### [THE PROBLEM]
Below are entries; print them exactly from the first line through the one containing "37: (133, 136, 1.99)".

### [DATASET ENTRIES]
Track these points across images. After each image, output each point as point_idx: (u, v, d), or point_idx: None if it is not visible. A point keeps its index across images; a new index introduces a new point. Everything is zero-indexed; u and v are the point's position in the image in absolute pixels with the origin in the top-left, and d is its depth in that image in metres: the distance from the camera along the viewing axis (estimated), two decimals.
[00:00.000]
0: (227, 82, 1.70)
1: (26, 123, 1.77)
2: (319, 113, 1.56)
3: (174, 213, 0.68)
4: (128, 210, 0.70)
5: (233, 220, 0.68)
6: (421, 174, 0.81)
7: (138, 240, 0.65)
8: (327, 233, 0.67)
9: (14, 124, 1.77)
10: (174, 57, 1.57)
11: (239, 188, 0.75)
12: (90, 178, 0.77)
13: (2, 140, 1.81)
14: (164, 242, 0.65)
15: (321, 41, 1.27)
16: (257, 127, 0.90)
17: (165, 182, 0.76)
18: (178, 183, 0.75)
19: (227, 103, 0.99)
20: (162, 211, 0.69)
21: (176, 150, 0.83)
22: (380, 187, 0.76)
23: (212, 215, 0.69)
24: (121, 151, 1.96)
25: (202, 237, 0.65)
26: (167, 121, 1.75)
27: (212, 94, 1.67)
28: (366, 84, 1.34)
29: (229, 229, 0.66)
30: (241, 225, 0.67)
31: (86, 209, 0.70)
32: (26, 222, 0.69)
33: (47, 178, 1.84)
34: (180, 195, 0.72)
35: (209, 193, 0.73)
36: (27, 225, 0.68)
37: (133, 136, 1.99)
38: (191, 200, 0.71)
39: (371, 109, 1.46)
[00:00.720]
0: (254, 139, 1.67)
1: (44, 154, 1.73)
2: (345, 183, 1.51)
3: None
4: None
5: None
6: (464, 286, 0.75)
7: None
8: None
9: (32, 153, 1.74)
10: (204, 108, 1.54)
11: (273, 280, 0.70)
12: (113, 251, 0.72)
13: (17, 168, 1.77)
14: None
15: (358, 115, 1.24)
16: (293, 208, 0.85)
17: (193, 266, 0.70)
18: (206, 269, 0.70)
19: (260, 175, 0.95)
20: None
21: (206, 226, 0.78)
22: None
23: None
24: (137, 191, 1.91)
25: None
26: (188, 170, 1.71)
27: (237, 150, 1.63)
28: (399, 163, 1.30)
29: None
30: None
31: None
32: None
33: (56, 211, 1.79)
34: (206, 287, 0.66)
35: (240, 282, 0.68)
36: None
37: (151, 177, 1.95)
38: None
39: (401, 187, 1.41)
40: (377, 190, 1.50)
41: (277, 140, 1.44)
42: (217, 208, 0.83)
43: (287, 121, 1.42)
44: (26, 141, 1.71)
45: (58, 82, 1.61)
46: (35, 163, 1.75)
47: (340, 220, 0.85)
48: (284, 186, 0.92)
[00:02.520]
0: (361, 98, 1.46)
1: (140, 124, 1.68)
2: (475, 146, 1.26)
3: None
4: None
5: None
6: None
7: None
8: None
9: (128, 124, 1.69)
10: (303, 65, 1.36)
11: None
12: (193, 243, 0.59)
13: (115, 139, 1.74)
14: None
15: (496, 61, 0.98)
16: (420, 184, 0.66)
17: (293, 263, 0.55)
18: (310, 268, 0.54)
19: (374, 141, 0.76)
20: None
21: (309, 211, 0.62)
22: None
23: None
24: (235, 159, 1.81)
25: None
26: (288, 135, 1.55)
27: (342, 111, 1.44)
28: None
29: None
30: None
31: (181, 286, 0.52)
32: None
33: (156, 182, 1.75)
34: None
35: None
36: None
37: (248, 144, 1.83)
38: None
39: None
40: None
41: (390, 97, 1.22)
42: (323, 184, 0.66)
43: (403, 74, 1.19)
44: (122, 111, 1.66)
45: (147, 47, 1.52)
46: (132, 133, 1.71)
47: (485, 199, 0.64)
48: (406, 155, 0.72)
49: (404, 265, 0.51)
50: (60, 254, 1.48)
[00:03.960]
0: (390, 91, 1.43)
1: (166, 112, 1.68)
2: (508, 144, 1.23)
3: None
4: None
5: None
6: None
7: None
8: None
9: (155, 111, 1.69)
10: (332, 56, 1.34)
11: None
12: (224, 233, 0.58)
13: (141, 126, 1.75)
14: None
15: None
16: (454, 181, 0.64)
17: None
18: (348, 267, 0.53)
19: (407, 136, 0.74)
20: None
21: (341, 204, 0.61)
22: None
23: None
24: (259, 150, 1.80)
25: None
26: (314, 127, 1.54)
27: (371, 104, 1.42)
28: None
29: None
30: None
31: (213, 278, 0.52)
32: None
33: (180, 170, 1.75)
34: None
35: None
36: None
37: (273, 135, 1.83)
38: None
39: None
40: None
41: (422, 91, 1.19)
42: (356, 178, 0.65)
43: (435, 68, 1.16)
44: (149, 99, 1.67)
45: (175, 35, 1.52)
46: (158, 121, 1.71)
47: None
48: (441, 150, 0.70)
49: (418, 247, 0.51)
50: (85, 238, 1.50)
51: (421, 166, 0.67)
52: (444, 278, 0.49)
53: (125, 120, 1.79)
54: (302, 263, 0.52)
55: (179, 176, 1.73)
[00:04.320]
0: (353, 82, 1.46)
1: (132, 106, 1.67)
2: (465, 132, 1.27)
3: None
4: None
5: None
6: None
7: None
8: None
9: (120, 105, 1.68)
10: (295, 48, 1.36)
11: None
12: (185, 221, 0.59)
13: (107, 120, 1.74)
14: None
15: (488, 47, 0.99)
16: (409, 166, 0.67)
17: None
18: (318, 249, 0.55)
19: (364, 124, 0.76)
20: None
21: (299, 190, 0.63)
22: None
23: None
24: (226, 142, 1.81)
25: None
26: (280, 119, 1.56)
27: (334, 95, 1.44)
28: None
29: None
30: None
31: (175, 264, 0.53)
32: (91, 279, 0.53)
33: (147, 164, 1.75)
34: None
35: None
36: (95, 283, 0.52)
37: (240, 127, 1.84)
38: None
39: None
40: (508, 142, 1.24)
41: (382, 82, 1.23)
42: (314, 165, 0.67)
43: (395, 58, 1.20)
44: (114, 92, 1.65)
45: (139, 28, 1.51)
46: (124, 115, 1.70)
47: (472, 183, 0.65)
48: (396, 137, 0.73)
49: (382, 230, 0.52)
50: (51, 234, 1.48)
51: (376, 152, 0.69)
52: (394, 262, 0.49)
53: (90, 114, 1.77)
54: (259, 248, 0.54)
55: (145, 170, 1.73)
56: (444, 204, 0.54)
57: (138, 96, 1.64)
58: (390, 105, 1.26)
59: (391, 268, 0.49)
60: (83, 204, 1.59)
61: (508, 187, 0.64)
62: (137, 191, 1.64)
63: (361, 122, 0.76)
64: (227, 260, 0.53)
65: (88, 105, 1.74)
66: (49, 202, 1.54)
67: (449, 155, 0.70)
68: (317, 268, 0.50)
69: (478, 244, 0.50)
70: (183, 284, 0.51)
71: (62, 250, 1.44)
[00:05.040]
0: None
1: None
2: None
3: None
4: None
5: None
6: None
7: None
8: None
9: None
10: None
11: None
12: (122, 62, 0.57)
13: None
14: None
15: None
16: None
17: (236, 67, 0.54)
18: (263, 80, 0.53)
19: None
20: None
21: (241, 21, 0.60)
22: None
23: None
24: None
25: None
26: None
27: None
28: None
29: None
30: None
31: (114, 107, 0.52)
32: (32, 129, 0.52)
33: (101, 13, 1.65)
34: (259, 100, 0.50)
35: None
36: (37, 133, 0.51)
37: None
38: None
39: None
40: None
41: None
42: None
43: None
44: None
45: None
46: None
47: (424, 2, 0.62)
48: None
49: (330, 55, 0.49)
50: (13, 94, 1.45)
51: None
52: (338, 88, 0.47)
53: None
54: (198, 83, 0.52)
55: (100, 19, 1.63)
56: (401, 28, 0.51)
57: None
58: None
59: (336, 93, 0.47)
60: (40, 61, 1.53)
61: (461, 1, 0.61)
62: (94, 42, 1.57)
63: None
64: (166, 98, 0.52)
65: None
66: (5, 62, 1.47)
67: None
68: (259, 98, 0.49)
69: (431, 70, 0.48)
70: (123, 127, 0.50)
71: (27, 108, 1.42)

### [RESPONSE TO THIS EXERCISE]
Track these points across images. After each image, output each point as point_idx: (u, v, d), or point_idx: None if it is not visible. A point keeps its index across images; a new index introduces a new point. Everything is zero-indexed; u and v are the point's position in the image in absolute pixels with the origin in the top-left, and d is its depth in that image in metres: the distance from the camera along the viewing axis (estimated), two decimals.
[00:00.000]
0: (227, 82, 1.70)
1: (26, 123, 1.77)
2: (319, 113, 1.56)
3: (174, 213, 0.68)
4: (128, 210, 0.70)
5: (233, 220, 0.68)
6: (421, 174, 0.81)
7: (138, 240, 0.65)
8: (327, 233, 0.67)
9: (14, 124, 1.77)
10: (174, 57, 1.57)
11: (239, 188, 0.75)
12: (90, 178, 0.77)
13: (2, 140, 1.81)
14: (164, 242, 0.65)
15: (321, 41, 1.27)
16: (257, 127, 0.90)
17: (165, 182, 0.76)
18: (178, 183, 0.75)
19: (227, 103, 0.99)
20: (162, 211, 0.69)
21: (176, 150, 0.83)
22: (380, 187, 0.76)
23: (212, 215, 0.69)
24: (121, 151, 1.96)
25: (202, 237, 0.65)
26: (167, 121, 1.75)
27: (212, 94, 1.67)
28: (366, 84, 1.34)
29: (229, 229, 0.66)
30: (241, 225, 0.67)
31: (86, 209, 0.70)
32: (26, 222, 0.69)
33: (47, 178, 1.84)
34: (180, 195, 0.72)
35: (209, 193, 0.73)
36: (27, 225, 0.68)
37: (133, 136, 1.99)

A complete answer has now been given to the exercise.